### WHAT YOU ARE ASKED TO DO
Copy every line of text in the records below word for word, leaving out the pictures.

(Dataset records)
+-------+
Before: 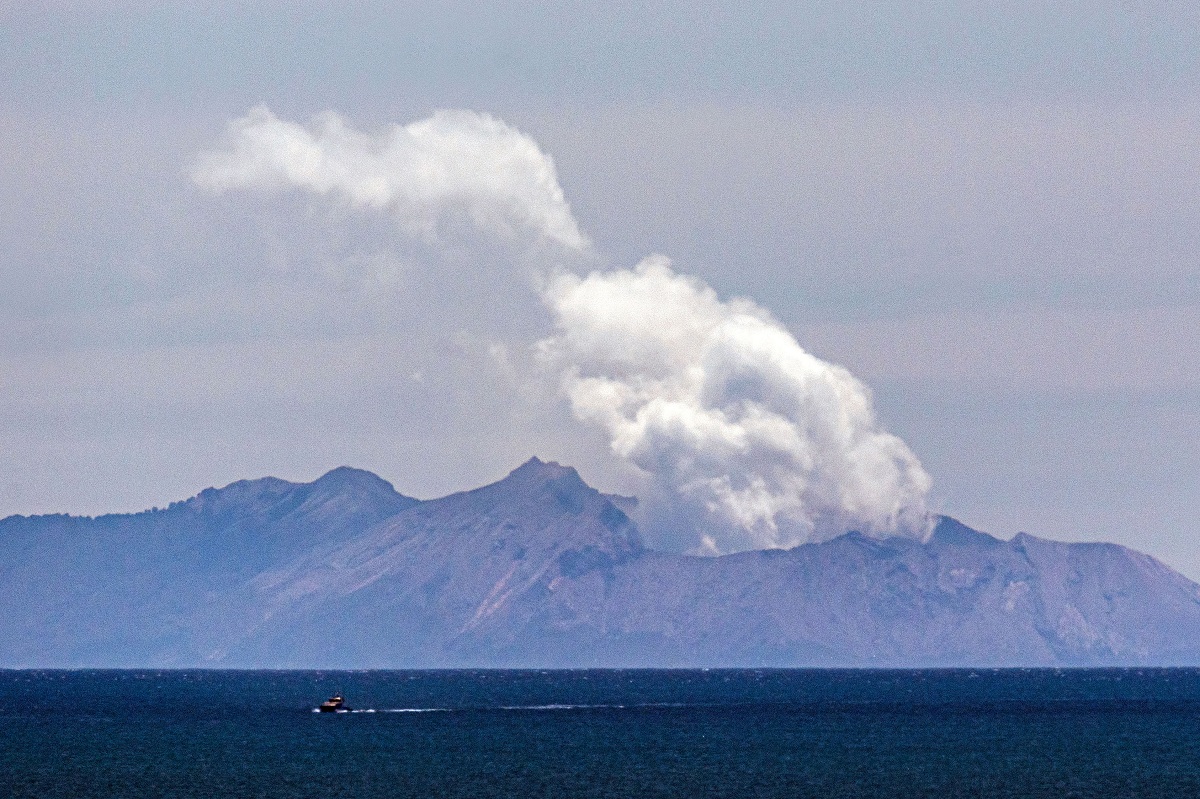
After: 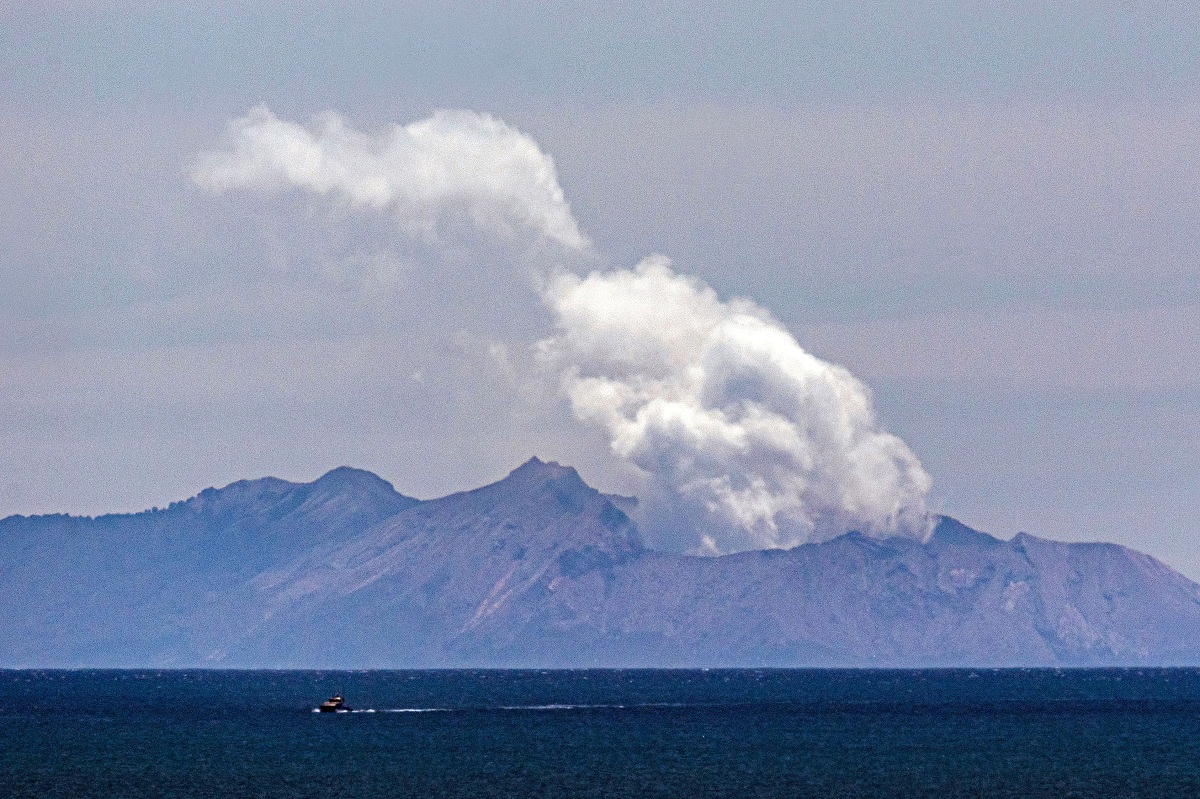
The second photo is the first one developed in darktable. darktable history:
contrast brightness saturation: saturation -0.05
haze removal: compatibility mode true, adaptive false
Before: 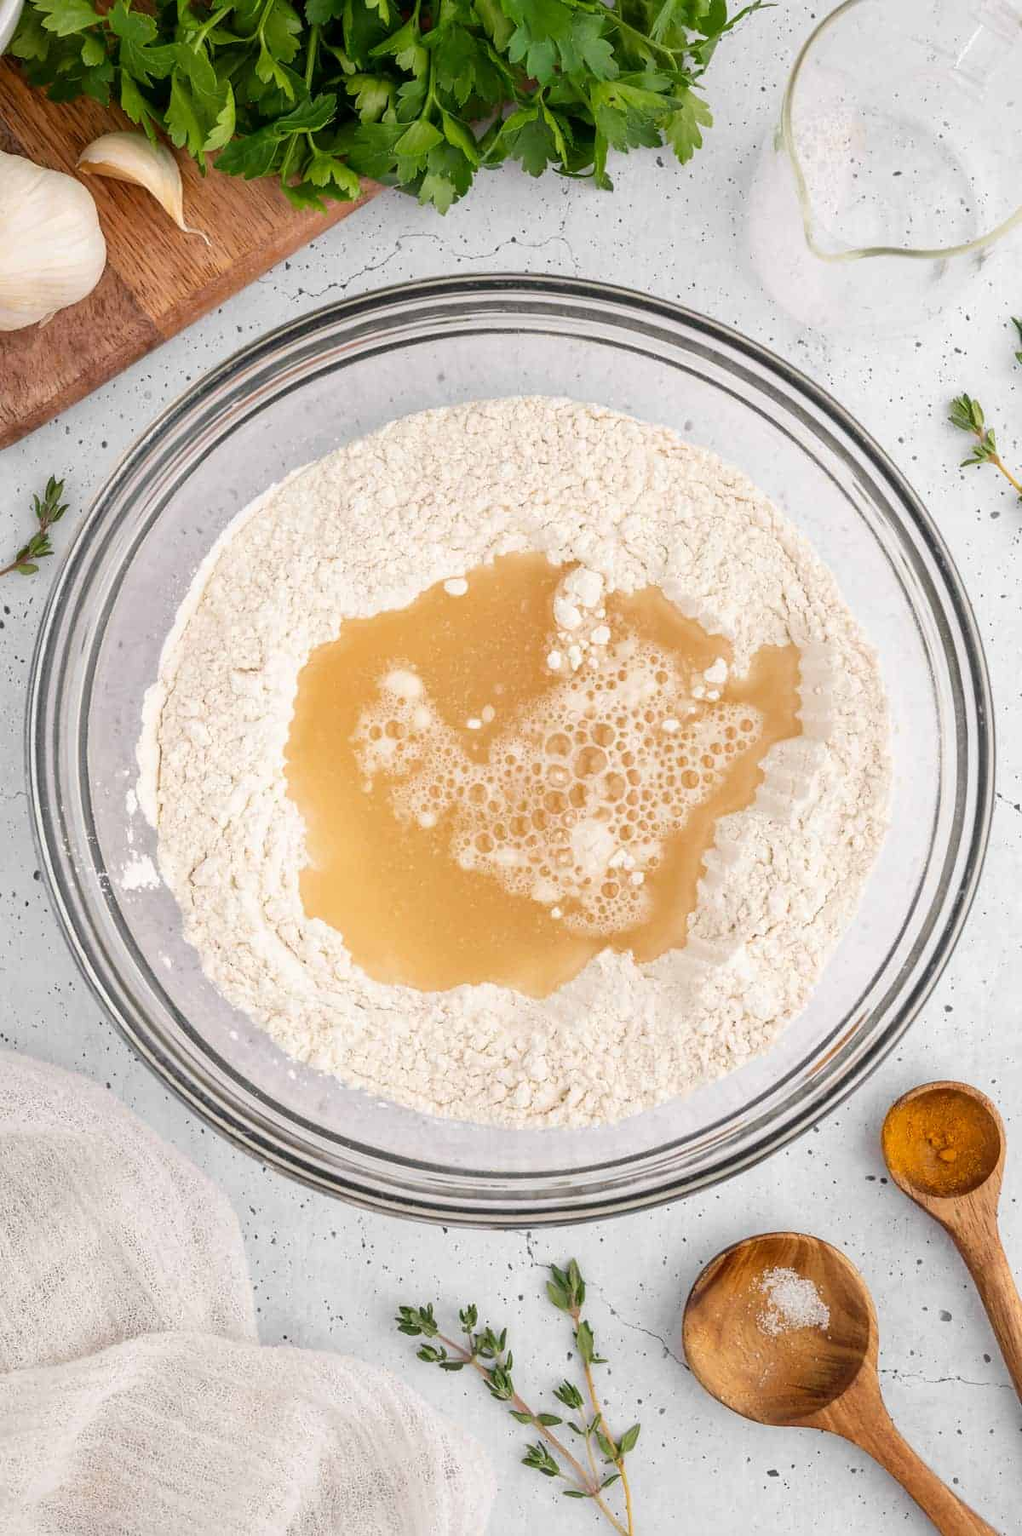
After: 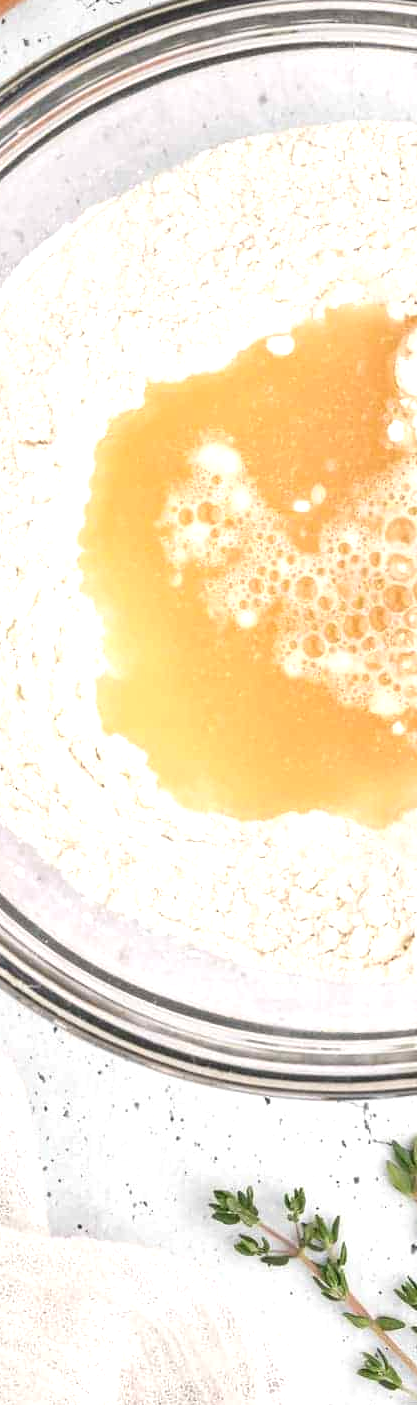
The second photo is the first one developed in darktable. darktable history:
tone equalizer: on, module defaults
crop and rotate: left 21.318%, top 19.086%, right 43.874%, bottom 2.979%
exposure: exposure 0.601 EV, compensate highlight preservation false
+-------+
### EXERCISE ANSWER
Before: 
After: 
The second photo is the first one developed in darktable. darktable history:
contrast brightness saturation: saturation -0.05
haze removal: compatibility mode true, adaptive false
Before: 
After: 
The second photo is the first one developed in darktable. darktable history:
tone equalizer: on, module defaults
crop and rotate: left 21.318%, top 19.086%, right 43.874%, bottom 2.979%
exposure: exposure 0.601 EV, compensate highlight preservation false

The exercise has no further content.